> **To-do item**: Copy out the text in each of the records below, character for character, and leave the pictures out of your answer.
** Data for analysis follows **
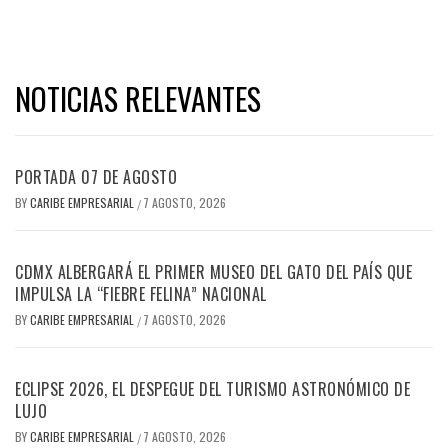
NOTICIAS RELEVANTES
PORTADA 07 DE AGOSTO
BY
CARIBE EMPRESARIAL
7 AGOSTO, 2026
/
CDMX ALBERGARÁ EL PRIMER MUSEO DEL GATO DEL PAÍS QUE
IMPULSA LA “FIEBRE FELINA” NACIONAL
BY
CARIBE EMPRESARIAL
7 AGOSTO, 2026
/
ECLIPSE 2026, EL DESPEGUE DEL TURISMO ASTRONÓMICO DE
LUJO
BY
CARIBE EMPRESARIAL
7 AGOSTO, 2026
/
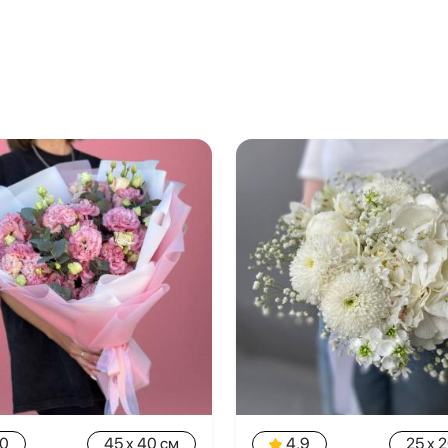
.0
45 x 40 см
4.9
25 x 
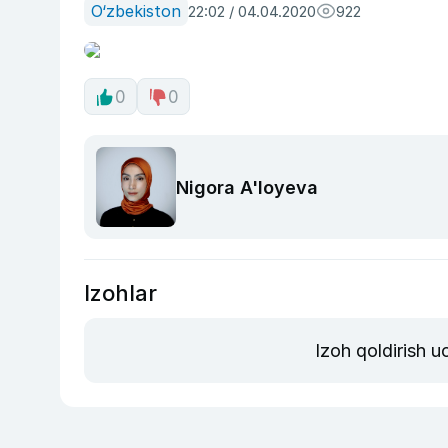
O‘zbekiston
22:02 / 04.04.2020
922
0
0
Nigora A'loyeva
Izohlar
Izoh qoldirish 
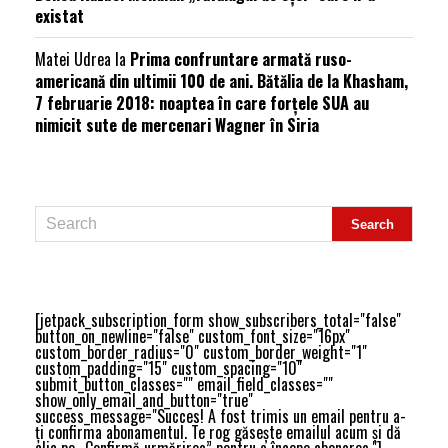
existat
Matei Udrea
la
Prima confruntare armată ruso-
americană din ultimii 100 de ani. Bătălia de la Khasham,
7 februarie 2018: noaptea în care forțele SUA au
nimicit sute de mercenari Wagner în Siria
[jetpack_subscription_form show_subscribers_total="false"
button_on_newline="false" custom_font_size="16px"
custom_border_radius="0" custom_border_weight="1"
custom_padding="15" custom_spacing="10"
submit_button_classes="" email_field_classes=""
show_only_email_and_button="true"
success_message="Succes! A fost trimis un email pentru a-
ți confirma abonamentul. Te rog găsește emailul acum și dă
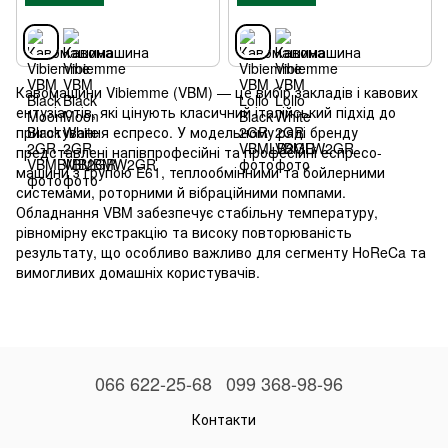
Кавомашини Vibiemme (VBM) — це вибір закладів і кавових
ентузіастів, які цінують класичний італійський підхід до
приготування еспресо. У модельному ряді бренду
представлені напівпрофесійні та професійні еспресо-
машини з групою E61, теплообмінними та бойлерними
системами, роторними й вібраційними помпами.
Обладнання VBM забезпечує стабільну температуру,
рівномірну екстракцію та високу повторюваність
результату, що особливо важливо для сегменту HoReCa та
вимогливих домашніх користувачів.
066 622-25-68
099 368-98-96
Контакти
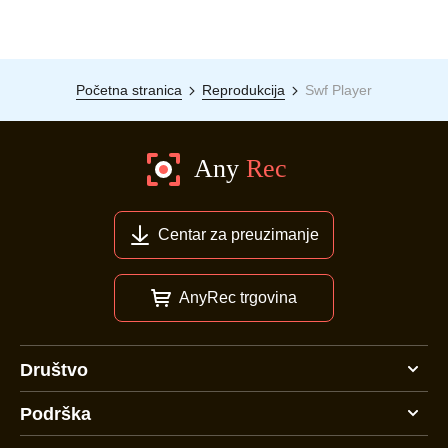
Početna stranica
Reprodukcija
Swf Player
Centar za preuzimanje
AnyRec trgovina
Društvo
Podrška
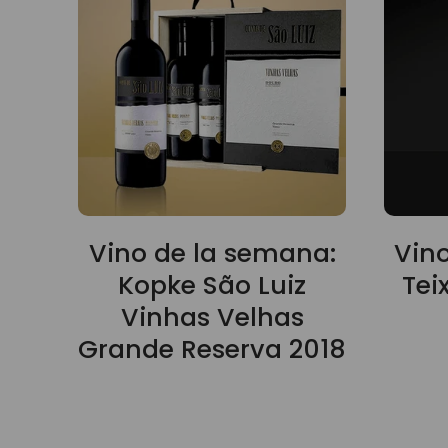
Vino de la semana:
Vin
Kopke São Luiz
Tei
Vinhas Velhas
Grande Reserva 2018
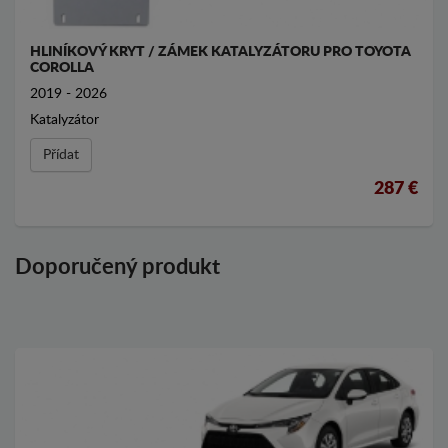
HLINÍKOVÝ KRYT / ZÁMEK KATALYZÁTORU PRO TOYOTA
COROLLA
2019 - 2026
Katalyzátor
Přídat
287 €
Doporučený produkt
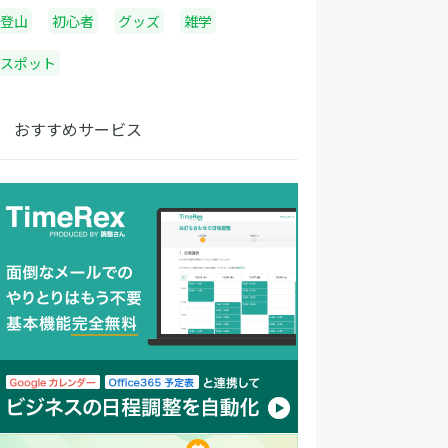
登山
初心者
グッズ
雑学
スポット
おすすめサービス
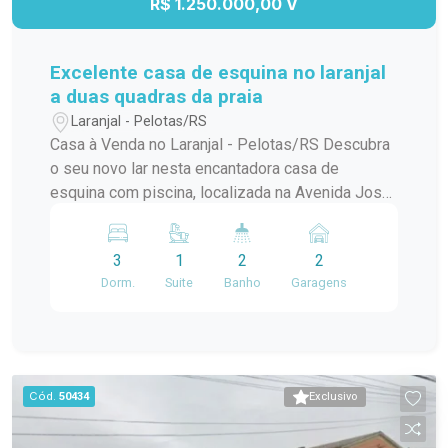
R$ 1.250.000,00 V
Excelente casa de esquina no laranjal
a duas quadras da praia
Laranjal - Pelotas/RS
Casa à Venda no Laranjal - Pelotas/RS Descubra
o seu novo lar nesta encantadora casa de
esquina com piscina, localizada na Avenida José
Maria da Fontoura, a apenas uma quadra da beira
da praia. Com 240 m² de área construída, este
3
1
2
2
sobrado é ideal para quem busca conforto e
Dorm.
Suite
Banho
Garagens
praticidade. No térreo, você encontrará uma
ampla sala/cozinha integrada, equipada com
todos os utensílios necessários e uma
churrasqueira perfeita para os momentos de
confraternização. O ambiente ainda conta com
Cód.
50434
Exclusivo
uma aconchegante lareira e um jardim de inverno
que traz luz natural e frescor ao espaço. Além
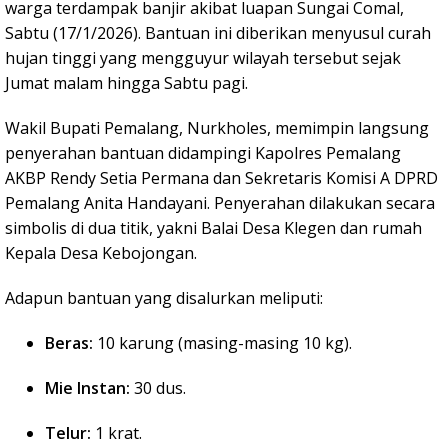
warga terdampak banjir akibat luapan Sungai Comal,
Sabtu (17/1/2026). Bantuan ini diberikan menyusul curah
hujan tinggi yang mengguyur wilayah tersebut sejak
Jumat malam hingga Sabtu pagi.
Wakil Bupati Pemalang, Nurkholes, memimpin langsung
penyerahan bantuan didampingi Kapolres Pemalang
AKBP Rendy Setia Permana dan Sekretaris Komisi A DPRD
Pemalang Anita Handayani. Penyerahan dilakukan secara
simbolis di dua titik, yakni Balai Desa Klegen dan rumah
Kepala Desa Kebojongan.
Adapun bantuan yang disalurkan meliputi:
Beras:
10 karung (masing-masing 10 kg).
Mie Instan:
30 dus.
Telur:
1 krat.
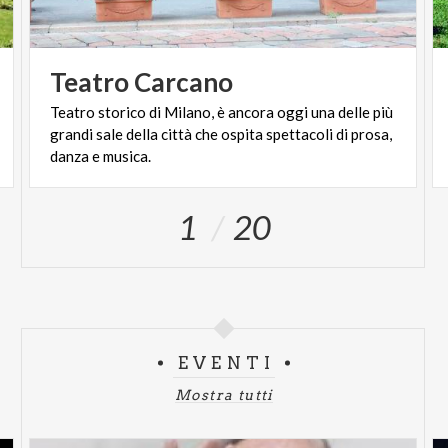
Teatro
Carcano
Teatro storico di Milano, è ancora oggi una delle più
grandi sale della città che ospita spettacoli di prosa,
danza e musica.
1
20
EVENTI
Mostra tutti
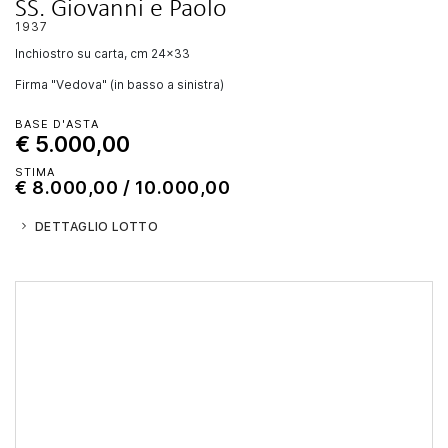
SS. Giovanni e Paolo
1937
inchiostro su carta, cm 24x33
Firma "Vedova" (in basso a sinistra)
BASE D'ASTA
€ 5.000,00
STIMA
€ 8.000,00 / 10.000,00
DETTAGLIO LOTTO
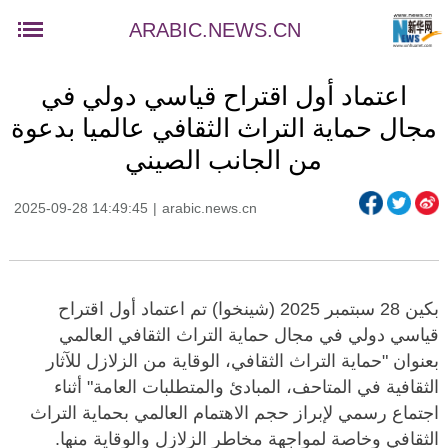
ARABIC.NEWS.CN
اعتماد أول اقتراح قياسي دولي في
مجال حماية التراث الثقافي عالميا بدعوة
من الجانب الصيني
2025-09-28 14:49:45
|
arabic.news.cn
بكين 28 سبتمبر 2025 (شينخوا) تم اعتماد أول اقتراح
قياسي دولي في مجال حماية التراث الثقافي العالمي
بعنوان "حماية التراث الثقافي، الوقاية من الزلازل للآثار
الثقافية في المتاحف، المبادئ والمتطلبات العامة" أثناء
اجتماع رسمي لإبراز حجم الاهتمام العالمي بحماية التراث
الثقافي وخاصة لمواجهة مخاطر الزلازل والوقاية منها.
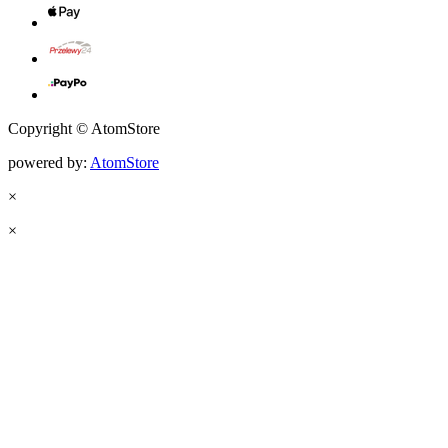
Copyright © AtomStore
powered by:
AtomStore
×
×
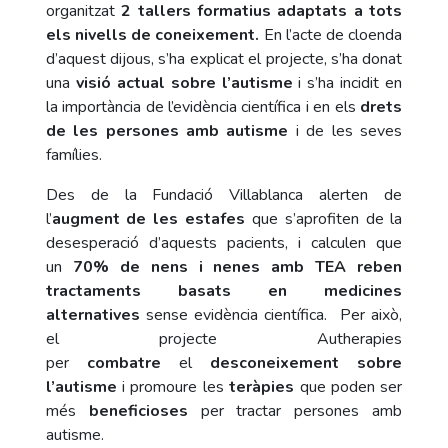
organitzat
2 tallers formatius adaptats a tots
els nivells de coneixement.
En l’acte de cloenda
d’aquest dijous, s’ha explicat el projecte, s’ha donat
una
visió actual sobre l’autisme
i s’ha incidit en
la importància de l’evidència científica i en els
drets
de les persones amb autisme
i de les seves
famílies.
Des de la Fundació Villablanca alerten de
l’
augment de les estafes
que s’aprofiten de la
desesperació d’aquests pacients, i calculen que
un
70% de nens i nenes amb TEA reben
tractaments basats en medicines
alternatives
sense evidència científica. Per això,
el projecte Autherapies
per
combatre
el
desconeixement sobre
l’autisme
i promoure les
teràpies
que poden ser
més
beneficioses
per tractar persones amb
autisme.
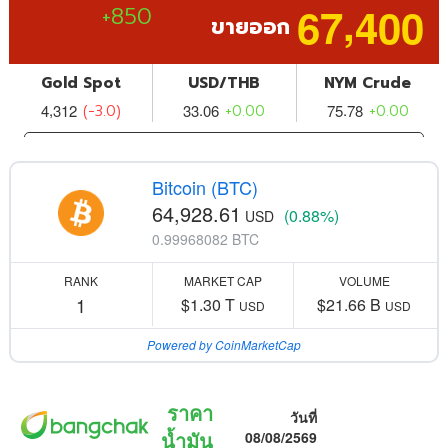
Bitcoin (BTC)
64,928.61
(0.88%)
USD
0.99968082 BTC
RANK
MARKET CAP
VOLUME
1
$1.30 T
$21.66 B
USD
USD
Powered by CoinMarketCap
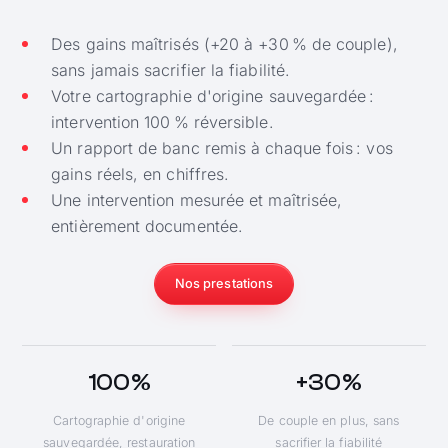
Des gains maîtrisés (+20 à +30 % de couple),
sans jamais sacrifier la fiabilité.
Votre cartographie d'origine sauvegardée :
intervention 100 % réversible.
Un rapport de banc remis à chaque fois : vos
gains réels, en chiffres.
Une intervention mesurée et maîtrisée,
entièrement documentée.
Nos prestations
100 %
+30 %
Cartographie d'origine
De couple en plus, sans
sauvegardée, restauration
sacrifier la fiabilité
** End of Data for analysis **
> **Task solution**:
NOTICIAS RELEVANTES
PORTADA 07 DE AGOSTO
BY
CARIBE EMPRESARIAL
7 AGOSTO, 2026
/
CDMX ALBERGARÁ EL PRIMER MUSEO DEL GATO DEL PAÍS QUE
IMPULSA LA “FIEBRE FELINA” NACIONAL
BY
CARIBE EMPRESARIAL
7 AGOSTO, 2026
/
ECLIPSE 2026, EL DESPEGUE DEL TURISMO ASTRONÓMICO DE
LUJO
BY
CARIBE EMPRESARIAL
7 AGOSTO, 2026
/
.0
45 x 40 см
4.9
25 x 
O‘zbekiston
22:02 / 04.04.2020
922
0
0
Nigora A'loyeva
Izohlar
Izoh qoldirish 
existat
Matei Udrea
la
Prima confruntare armată ruso-
americană din ultimii 100 de ani. Bătălia de la Khasham,
7 februarie 2018: noaptea în care forțele SUA au
nimicit sute de mercenari Wagner în Siria
[jetpack_subscription_form show_subscribers_total="false"
button_on_newline="false" custom_font_size="16px"
custom_border_radius="0" custom_border_weight="1"
custom_padding="15" custom_spacing="10"
submit_button_classes="" email_field_classes=""
show_only_email_and_button="true"
success_message="Succes! A fost trimis un email pentru a-
ți confirma abonamentul. Te rog găsește emailul acum și dă
Кавомашини Vibiemme (VBM) — це вибір закладів і кавових
ентузіастів, які цінують класичний італійський підхід до
приготування еспресо. У модельному ряді бренду
представлені напівпрофесійні та професійні еспресо-
машини з групою E61, теплообмінними та бойлерними
системами, роторними й вібраційними помпами.
Обладнання VBM забезпечує стабільну температуру,
рівномірну екстракцію та високу повторюваність
результату, що особливо важливо для сегменту HoReCa та
вимогливих домашніх користувачів.
066 622-25-68
099 368-98-96
Контакти
Početna stranica
Reprodukcija
Swf Player
Centar za preuzimanje
AnyRec trgovina
Društvo
Podrška
Vino de la semana:
Vin
Kopke São Luiz
Tei
Vinhas Velhas
Grande Reserva 2018
HLINÍKOVÝ KRYT / ZÁMEK KATALYZÁTORU PRO TOYOTA
COROLLA
2019 - 2026
Katalyzátor
Přídat
287 €
Doporučený produkt
登山
初心者
グッズ
雑学
スポット
おすすめサービス
R$ 1.250.000,00 V
Excelente casa de esquina no laranjal
a duas quadras da praia
Laranjal - Pelotas/RS
Casa à Venda no Laranjal - Pelotas/RS Descubra
o seu novo lar nesta encantadora casa de
esquina com piscina, localizada na Avenida José
Maria da Fontoura, a apenas uma quadra da beira
da praia. Com 240 m² de área construída, este
3
1
2
2
sobrado é ideal para quem busca conforto e
Dorm.
Suite
Banho
Garagens
praticidade. No térreo, você encontrará uma
ampla sala/cozinha integrada, equipada com
todos os utensílios necessários e uma
churrasqueira perfeita para os momentos de
confraternização. O ambiente ainda conta com
Cód.
50434
Exclusivo
uma aconchegante lareira e um jardim de inverno
que traz luz natural e frescor ao espaço. Além
warga terdampak banjir akibat luapan Sungai Comal,
Sabtu (17/1/2026). Bantuan ini diberikan menyusul curah
hujan tinggi yang mengguyur wilayah tersebut sejak
Jumat malam hingga Sabtu pagi.
Wakil Bupati Pemalang, Nurkholes, memimpin langsung
penyerahan bantuan didampingi Kapolres Pemalang
AKBP Rendy Setia Permana dan Sekretaris Komisi A DPRD
Pemalang Anita Handayani. Penyerahan dilakukan secara
simbolis di dua titik, yakni Balai Desa Klegen dan rumah
Kepala Desa Kebojongan.
Adapun bantuan yang disalurkan meliputi:
Beras:
10 karung (masing-masing 10 kg).
Mie Instan:
30 dus.
Telur:
1 krat.
Teatro
Carcano
Teatro storico di Milano, è ancora oggi una delle più
grandi sale della città che ospita spettacoli di prosa,
danza e musica.
1
20
EVENTI
Mostra tutti
SS. Giovanni e Paolo
1937
inchiostro su carta, cm 24x33
Firma "Vedova" (in basso a sinistra)
BASE D'ASTA
€ 5.000,00
STIMA
€ 8.000,00 / 10.000,00
DETTAGLIO LOTTO
ARABIC.NEWS.CN
اعتماد أول اقتراح قياسي دولي في
مجال حماية التراث الثقافي عالميا بدعوة
من الجانب الصيني
2025-09-28 14:49:45
|
arabic.news.cn
بكين 28 سبتمبر 2025 (شينخوا) تم اعتماد أول اقتراح
قياسي دولي في مجال حماية التراث الثقافي العالمي
بعنوان "حماية التراث الثقافي، الوقاية من الزلازل للآثار
الثقافية في المتاحف، المبادئ والمتطلبات العامة" أثناء
اجتماع رسمي لإبراز حجم الاهتمام العالمي بحماية التراث
الثقافي وخاصة لمواجهة مخاطر الزلازل والوقاية منها.
Copyright © AtomStore
powered by:
AtomStore
×
×
organitzat
2 tallers formatius adaptats a tots
els nivells de coneixement.
En l’acte de cloenda
d’aquest dijous, s’ha explicat el projecte, s’ha donat
una
visió actual sobre l’autisme
i s’ha incidit en
la importància de l’evidència científica i en els
drets
de les persones amb autisme
i de les seves
famílies.
Des de la Fundació Villablanca alerten de
l’
augment de les estafes
que s’aprofiten de la
desesperació d’aquests pacients, i calculen que
un
70% de nens i nenes amb TEA reben
tractaments basats en medicines
alternatives
sense evidència científica. Per això,
el projecte Autherapies
per
combatre
el
desconeixement sobre
l’autisme
i promoure les
teràpies
que poden ser
més
beneficioses
per tractar persones amb
autisme.
Bitcoin (BTC)
64,928.61
(0.88%)
USD
0.99968082 BTC
RANK
MARKET CAP
VOLUME
1
$1.30 T
$21.66 B
USD
USD
Powered by CoinMarketCap
Des gains maîtrisés (+20 à +30 % de couple),
sans jamais sacrifier la fiabilité.
Votre cartographie d'origine sauvegardée :
intervention 100 % réversible.
Un rapport de banc remis à chaque fois : vos
gains réels, en chiffres.
Une intervention mesurée et maîtrisée,
entièrement documentée.
Nos prestations
100 %
+30 %
Cartographie d'origine
De couple en plus, sans
sauvegardée, restauration
sacrifier la fiabilité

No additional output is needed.